WHAT THE EXERCISE ASKS
Go to the line in the entries below that holds "A second group" and repeat exactly from there through the line that holds "1. Complexes investigated", inclusive.

+++++

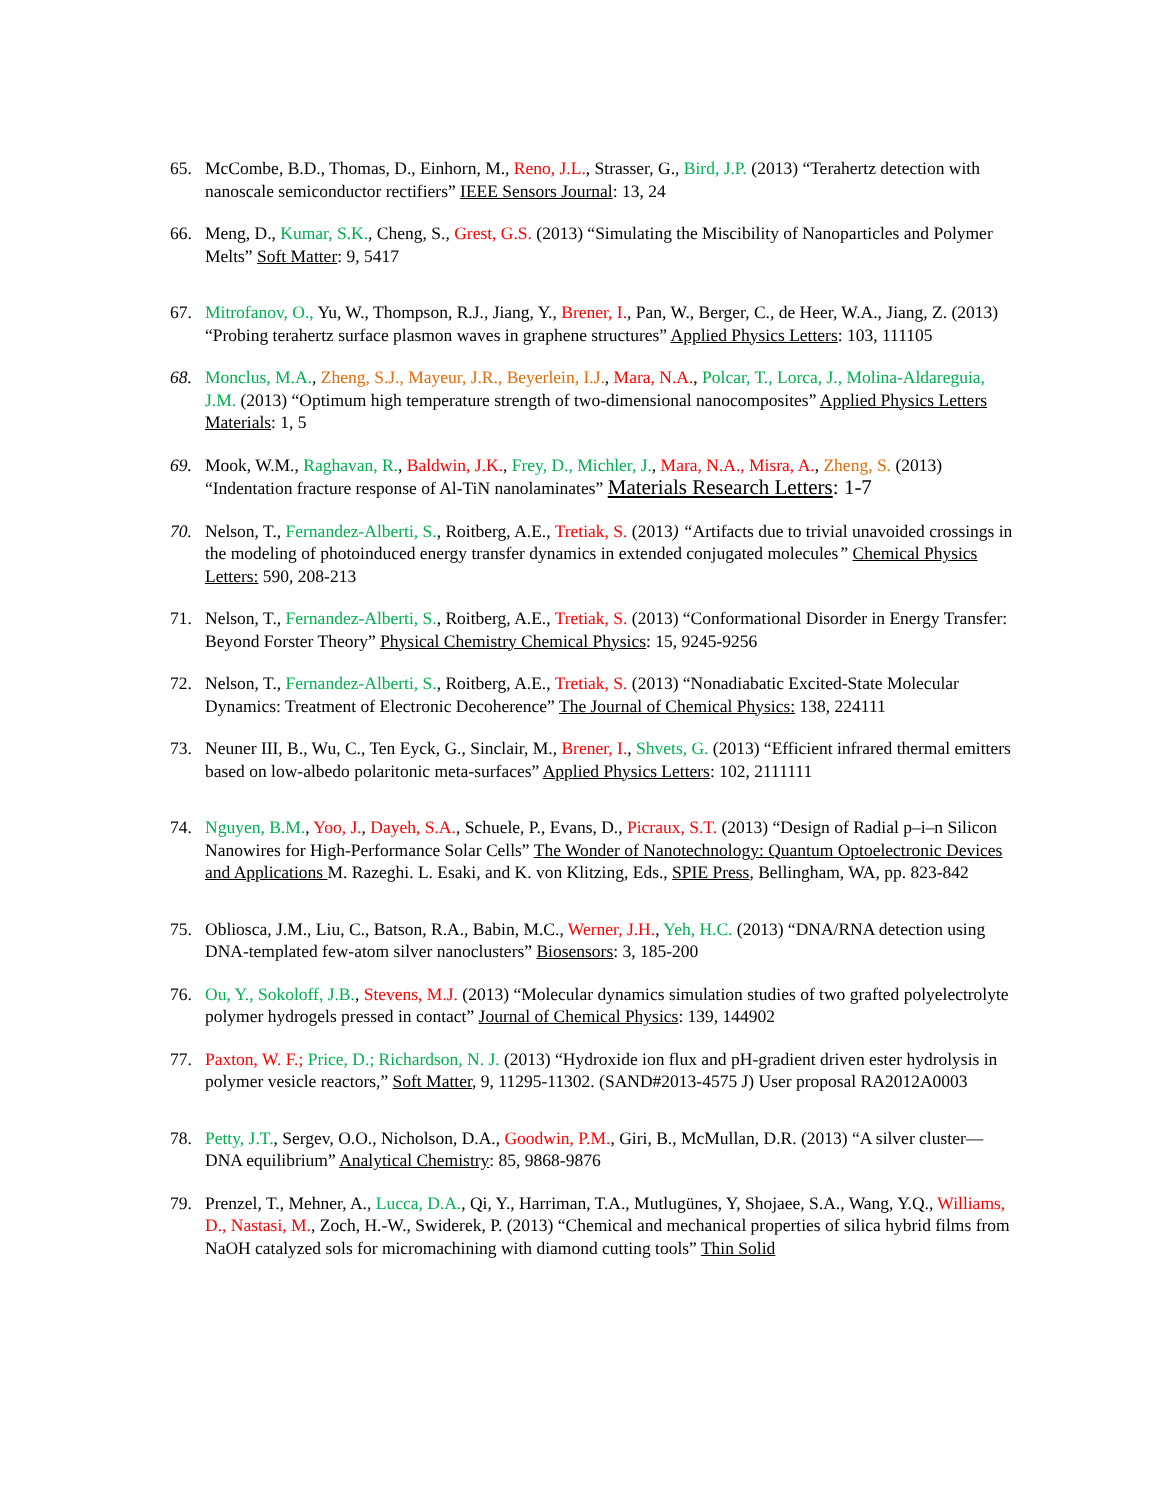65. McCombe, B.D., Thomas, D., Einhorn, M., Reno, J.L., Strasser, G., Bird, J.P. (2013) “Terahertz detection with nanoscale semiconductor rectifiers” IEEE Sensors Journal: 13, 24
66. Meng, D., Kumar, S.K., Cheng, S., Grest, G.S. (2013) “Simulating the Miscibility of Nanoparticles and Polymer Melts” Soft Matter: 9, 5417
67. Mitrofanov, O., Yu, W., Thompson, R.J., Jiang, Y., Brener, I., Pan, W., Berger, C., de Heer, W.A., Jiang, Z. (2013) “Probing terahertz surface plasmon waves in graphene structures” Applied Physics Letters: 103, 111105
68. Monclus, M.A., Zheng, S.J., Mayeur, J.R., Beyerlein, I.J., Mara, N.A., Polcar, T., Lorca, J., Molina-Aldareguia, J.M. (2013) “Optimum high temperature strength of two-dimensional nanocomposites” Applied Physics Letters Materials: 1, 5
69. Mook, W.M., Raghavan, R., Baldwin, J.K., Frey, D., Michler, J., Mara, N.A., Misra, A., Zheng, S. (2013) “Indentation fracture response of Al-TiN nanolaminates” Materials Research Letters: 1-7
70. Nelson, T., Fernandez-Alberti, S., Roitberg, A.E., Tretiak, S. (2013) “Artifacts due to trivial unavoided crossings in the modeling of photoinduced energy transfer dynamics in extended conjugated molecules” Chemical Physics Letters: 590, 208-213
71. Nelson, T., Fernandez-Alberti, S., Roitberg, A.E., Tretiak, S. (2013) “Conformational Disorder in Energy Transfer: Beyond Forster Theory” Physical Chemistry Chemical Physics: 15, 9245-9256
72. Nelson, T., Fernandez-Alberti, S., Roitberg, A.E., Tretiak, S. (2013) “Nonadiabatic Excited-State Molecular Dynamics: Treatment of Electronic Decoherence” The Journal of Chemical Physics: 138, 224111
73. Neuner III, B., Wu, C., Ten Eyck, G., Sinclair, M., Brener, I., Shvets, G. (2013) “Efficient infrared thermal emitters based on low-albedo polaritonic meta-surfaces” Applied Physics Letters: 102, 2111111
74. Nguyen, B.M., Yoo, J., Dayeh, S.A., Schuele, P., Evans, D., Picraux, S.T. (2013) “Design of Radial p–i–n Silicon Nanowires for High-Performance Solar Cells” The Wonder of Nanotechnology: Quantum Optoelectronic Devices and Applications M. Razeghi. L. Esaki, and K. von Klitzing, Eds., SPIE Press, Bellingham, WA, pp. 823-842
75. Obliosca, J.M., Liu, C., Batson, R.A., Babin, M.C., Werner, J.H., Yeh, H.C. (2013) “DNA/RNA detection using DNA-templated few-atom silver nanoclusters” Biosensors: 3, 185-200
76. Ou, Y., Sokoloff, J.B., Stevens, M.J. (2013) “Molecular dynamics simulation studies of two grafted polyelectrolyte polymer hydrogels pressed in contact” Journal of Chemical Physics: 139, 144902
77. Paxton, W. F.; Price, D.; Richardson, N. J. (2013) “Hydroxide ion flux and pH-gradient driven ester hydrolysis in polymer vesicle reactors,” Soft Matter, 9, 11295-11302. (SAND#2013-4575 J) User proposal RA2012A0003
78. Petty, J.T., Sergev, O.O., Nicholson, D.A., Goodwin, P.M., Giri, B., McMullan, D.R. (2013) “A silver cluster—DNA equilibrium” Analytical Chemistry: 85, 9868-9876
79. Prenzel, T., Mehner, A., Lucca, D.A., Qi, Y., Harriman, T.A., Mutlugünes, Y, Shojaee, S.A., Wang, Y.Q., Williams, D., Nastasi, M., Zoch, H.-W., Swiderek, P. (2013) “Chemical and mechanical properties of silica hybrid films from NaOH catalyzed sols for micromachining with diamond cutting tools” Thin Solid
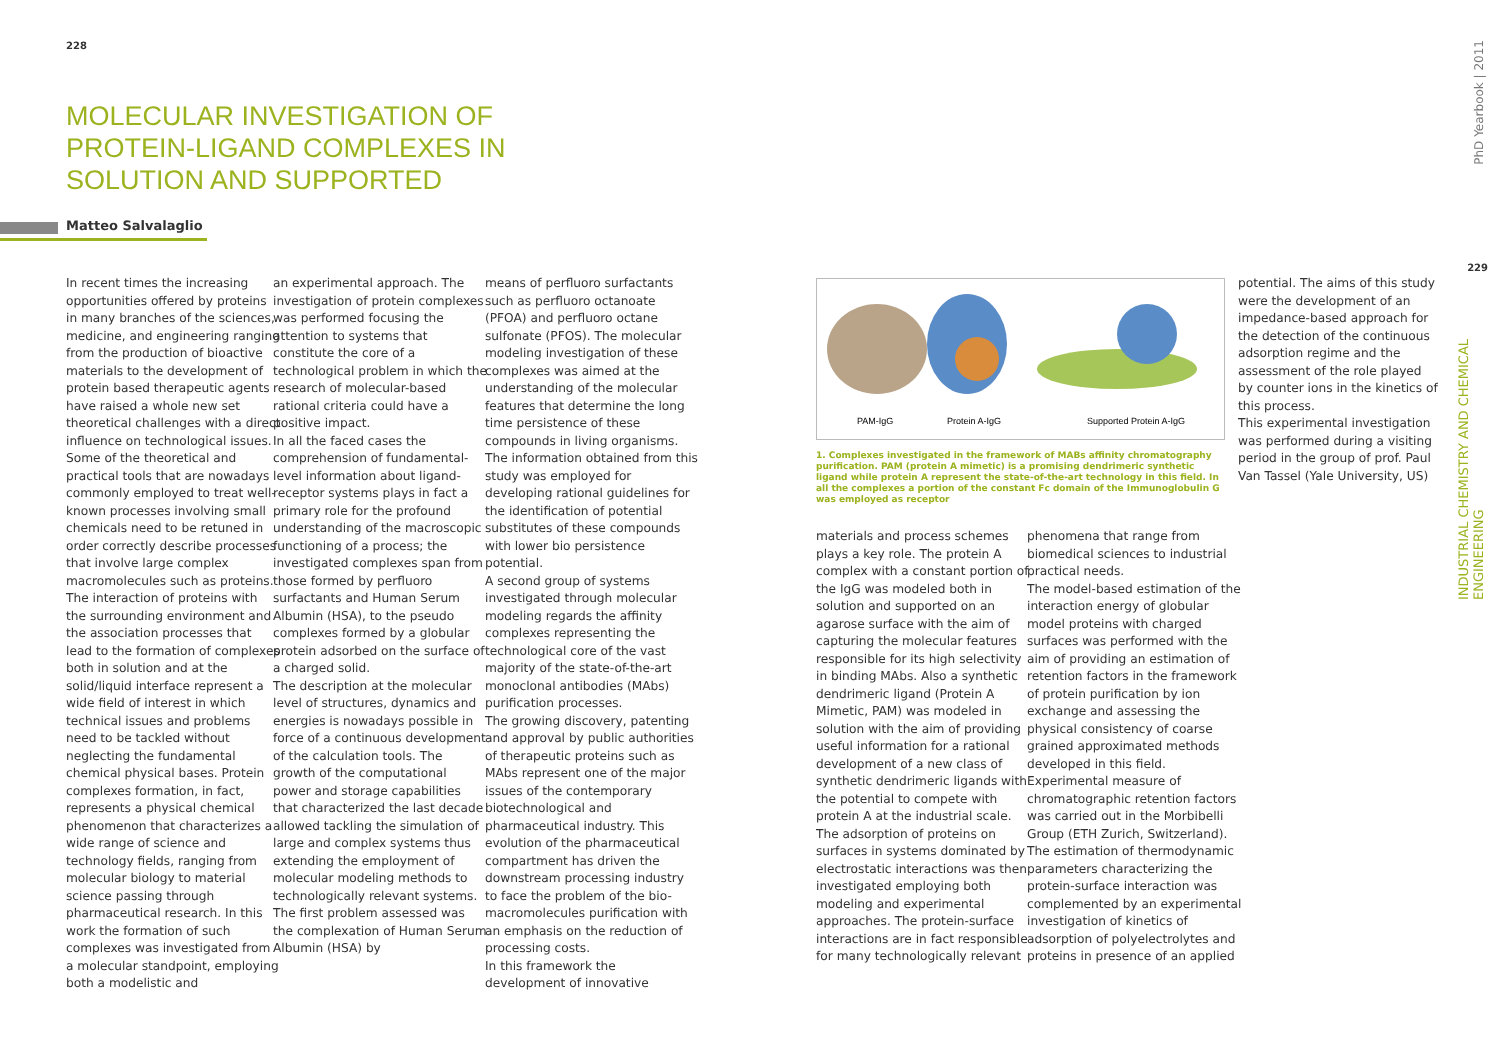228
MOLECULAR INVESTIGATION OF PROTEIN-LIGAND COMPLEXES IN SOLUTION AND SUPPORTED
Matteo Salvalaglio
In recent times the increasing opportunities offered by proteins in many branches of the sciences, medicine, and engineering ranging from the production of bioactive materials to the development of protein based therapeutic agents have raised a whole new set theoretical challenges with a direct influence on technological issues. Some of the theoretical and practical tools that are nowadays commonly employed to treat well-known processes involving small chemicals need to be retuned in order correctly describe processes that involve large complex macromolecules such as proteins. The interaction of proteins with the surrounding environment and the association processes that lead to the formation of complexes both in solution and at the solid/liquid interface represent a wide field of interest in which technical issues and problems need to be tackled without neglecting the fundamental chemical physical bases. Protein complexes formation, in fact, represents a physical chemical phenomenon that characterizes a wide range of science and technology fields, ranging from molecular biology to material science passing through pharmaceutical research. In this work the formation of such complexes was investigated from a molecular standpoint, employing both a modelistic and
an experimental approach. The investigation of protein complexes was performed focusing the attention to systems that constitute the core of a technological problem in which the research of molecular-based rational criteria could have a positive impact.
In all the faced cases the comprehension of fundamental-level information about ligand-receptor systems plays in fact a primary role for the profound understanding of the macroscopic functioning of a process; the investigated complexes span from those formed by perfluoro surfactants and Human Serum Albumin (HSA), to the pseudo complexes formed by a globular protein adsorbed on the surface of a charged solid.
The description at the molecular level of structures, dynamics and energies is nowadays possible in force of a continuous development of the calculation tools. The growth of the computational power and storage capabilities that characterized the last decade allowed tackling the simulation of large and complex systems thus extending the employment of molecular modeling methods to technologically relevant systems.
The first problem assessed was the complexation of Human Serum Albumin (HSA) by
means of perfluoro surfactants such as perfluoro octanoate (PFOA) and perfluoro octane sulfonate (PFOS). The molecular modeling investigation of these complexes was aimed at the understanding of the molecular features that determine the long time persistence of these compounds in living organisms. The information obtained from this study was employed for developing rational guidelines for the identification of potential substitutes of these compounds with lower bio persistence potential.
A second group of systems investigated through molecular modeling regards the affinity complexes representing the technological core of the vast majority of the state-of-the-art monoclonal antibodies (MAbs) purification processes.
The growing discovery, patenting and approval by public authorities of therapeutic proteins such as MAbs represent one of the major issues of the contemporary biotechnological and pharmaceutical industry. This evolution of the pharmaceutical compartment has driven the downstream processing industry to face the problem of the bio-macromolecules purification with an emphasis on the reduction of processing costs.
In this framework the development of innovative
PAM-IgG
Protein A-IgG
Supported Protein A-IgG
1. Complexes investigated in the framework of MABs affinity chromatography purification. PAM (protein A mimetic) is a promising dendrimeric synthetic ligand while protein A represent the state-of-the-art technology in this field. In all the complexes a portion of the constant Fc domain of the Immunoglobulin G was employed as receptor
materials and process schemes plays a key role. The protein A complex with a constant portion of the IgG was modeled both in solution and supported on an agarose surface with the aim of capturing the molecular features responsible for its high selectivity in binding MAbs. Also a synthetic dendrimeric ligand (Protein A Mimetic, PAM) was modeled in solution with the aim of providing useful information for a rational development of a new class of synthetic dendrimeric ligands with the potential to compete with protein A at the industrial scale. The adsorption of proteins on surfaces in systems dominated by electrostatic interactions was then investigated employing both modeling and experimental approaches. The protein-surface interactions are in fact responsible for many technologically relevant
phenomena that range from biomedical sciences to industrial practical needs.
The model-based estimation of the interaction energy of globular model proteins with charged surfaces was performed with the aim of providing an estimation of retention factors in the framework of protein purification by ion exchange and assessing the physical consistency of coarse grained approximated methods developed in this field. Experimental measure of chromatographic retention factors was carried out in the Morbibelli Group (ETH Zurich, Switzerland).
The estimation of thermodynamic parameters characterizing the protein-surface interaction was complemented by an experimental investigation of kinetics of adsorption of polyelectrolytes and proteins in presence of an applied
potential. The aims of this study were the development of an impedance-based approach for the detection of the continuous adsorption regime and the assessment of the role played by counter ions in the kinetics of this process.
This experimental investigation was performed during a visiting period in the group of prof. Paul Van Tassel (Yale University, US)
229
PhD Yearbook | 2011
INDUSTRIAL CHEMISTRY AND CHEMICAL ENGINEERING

+++++

SOLUTION FOR THIS EXERCISE
A second group of systems investigated through molecular modeling regards the affinity complexes representing the technological core of the vast majority of the state-of-the-art monoclonal antibodies (MAbs) purification processes.
The growing discovery, patenting and approval by public authorities of therapeutic proteins such as MAbs represent one of the major issues of the contemporary biotechnological and pharmaceutical industry. This evolution of the pharmaceutical compartment has driven the downstream processing industry to face the problem of the bio-macromolecules purification with an emphasis on the reduction of processing costs.
In this framework the development of innovative
PAM-IgG
Protein A-IgG
Supported Protein A-IgG
1. Complexes investigated in the framework of MABs affinity chromatography purification. PAM (protein A mimetic) is a promising dendrimeric synthetic ligand while protein A represent the state-of-the-art technology in this field. In all the complexes a portion of the constant Fc domain of the Immunoglobulin G was employed as receptor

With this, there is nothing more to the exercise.